Work order: Please locate every line in the listing below that contains the string "True" and copy each of those lines. Matching is case-sensitive.

Data provided:

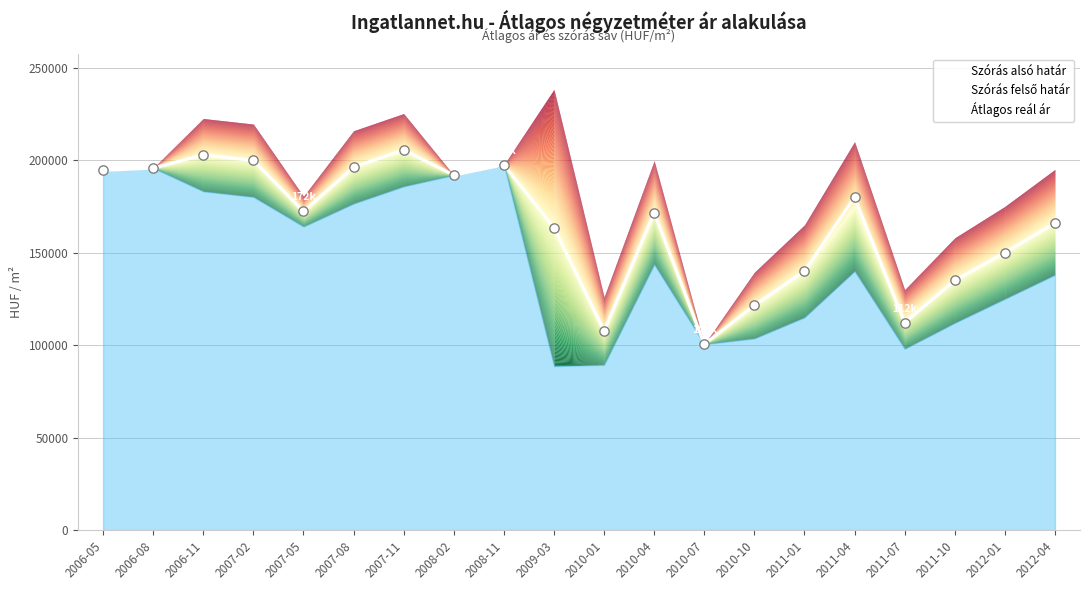

Approximately how many times larger is the value at 2007-11 compared to 2008-11?

1.0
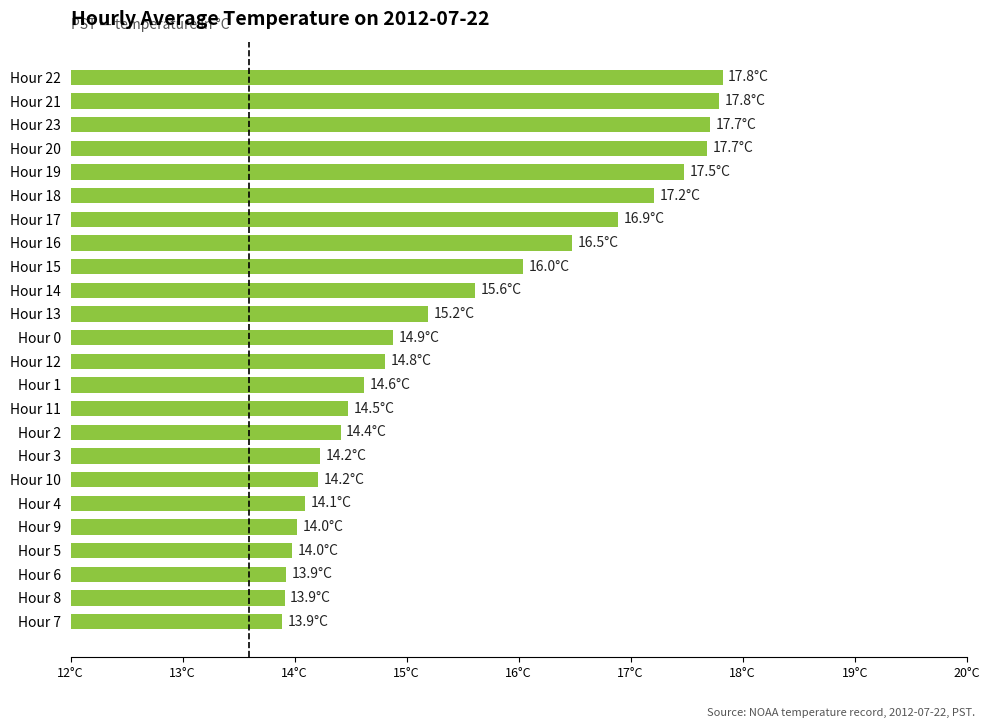

Where does the data first go above 14?

Hour 9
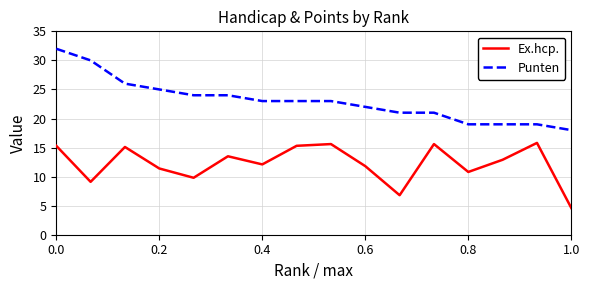

True or false: Punten and Ex.hcp. intersect in this chart.

False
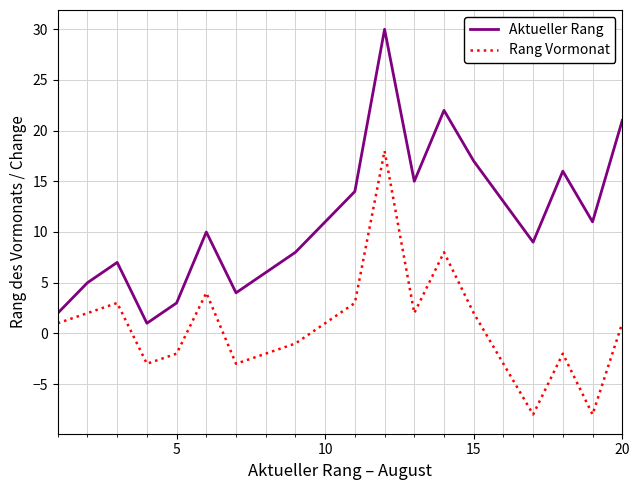

True or false: Aktueller Rang and Rang Vormonat cross at least once.

False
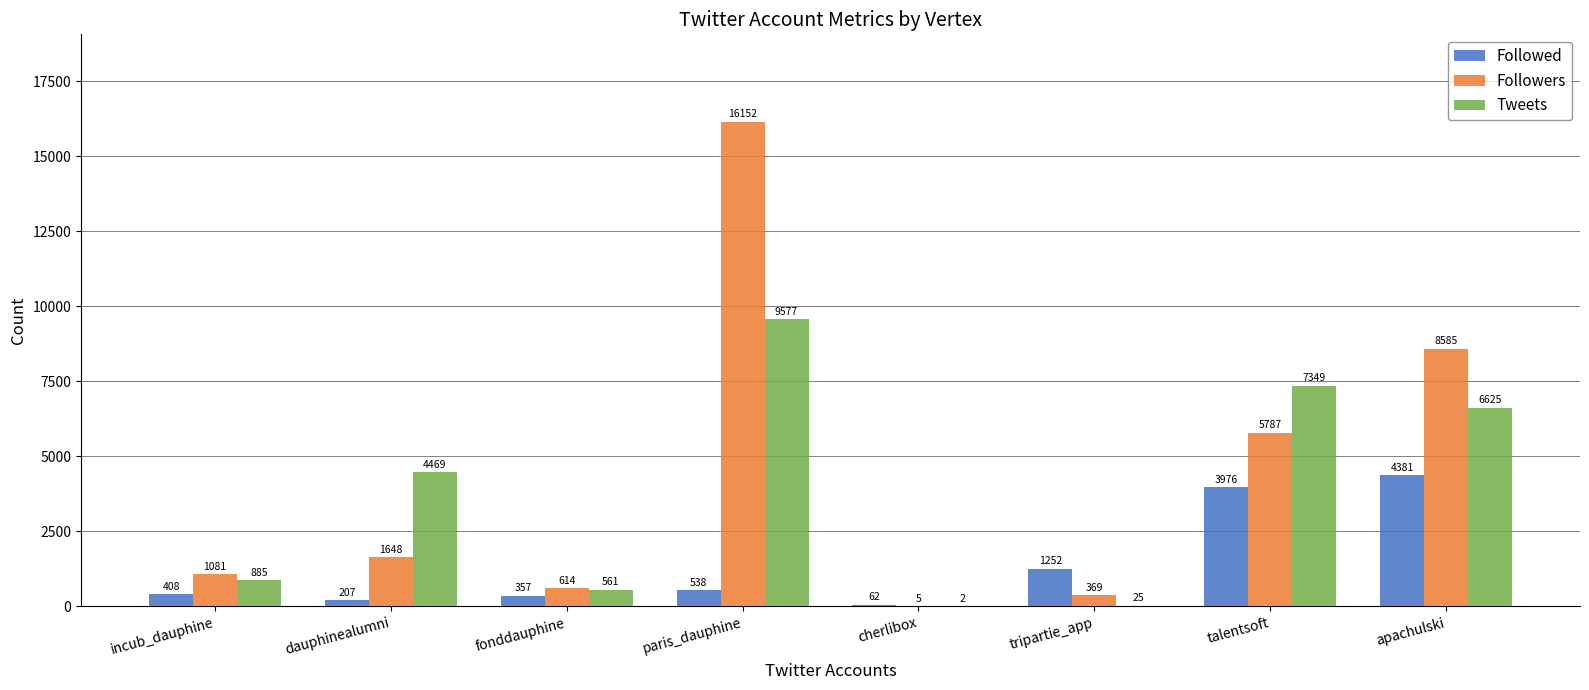

What value does the Followed series have at talentsoft, to the nearest 10?

3980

Solution for this problem:
True or false: Punten and Ex.hcp. intersect in this chart.
True or false: Aktueller Rang and Rang Vormonat cross at least once.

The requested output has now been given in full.